(Data records)
____________________
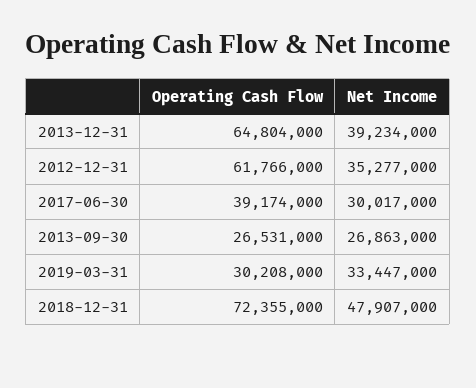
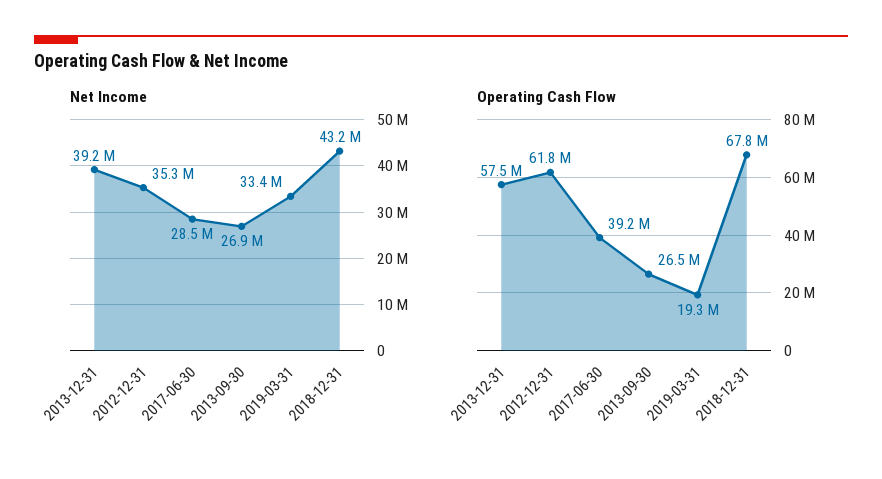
  {
    "Operating Cash Flow": {
-     "2013-12-31": 64804000,
+     "2013-12-31": 57500000,
      "2012-12-31": 61766000,
      "2017-06-30": 39174000,
      "2013-09-30": 26531000,
-     "2019-03-31": 30208000,
+     "2019-03-31": 19300000,
-     "2018-12-31": 72355000
+     "2018-12-31": 67800000
    },
    "Net Income": {
      "2013-12-31": 39234000,
      "2012-12-31": 35277000,
-     "2017-06-30": 30017000,
+     "2017-06-30": 28500000,
      "2013-09-30": 26863000,
      "2019-03-31": 33447000,
-     "2018-12-31": 47907000
+     "2018-12-31": 43200000
    }
  }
____________________
[Prompt]: In the copy, each entry above must match exactly, and no picture may be carried over.

[Output below]:
  {
    "Operating Cash Flow": {
-     "2013-12-31": 64804000,
+     "2013-12-31": 57500000,
      "2012-12-31": 61766000,
      "2017-06-30": 39174000,
      "2013-09-30": 26531000,
-     "2019-03-31": 30208000,
+     "2019-03-31": 19300000,
-     "2018-12-31": 72355000
+     "2018-12-31": 67800000
    },
    "Net Income": {
      "2013-12-31": 39234000,
      "2012-12-31": 35277000,
-     "2017-06-30": 30017000,
+     "2017-06-30": 28500000,
      "2013-09-30": 26863000,
      "2019-03-31": 33447000,
-     "2018-12-31": 47907000
+     "2018-12-31": 43200000
    }
  }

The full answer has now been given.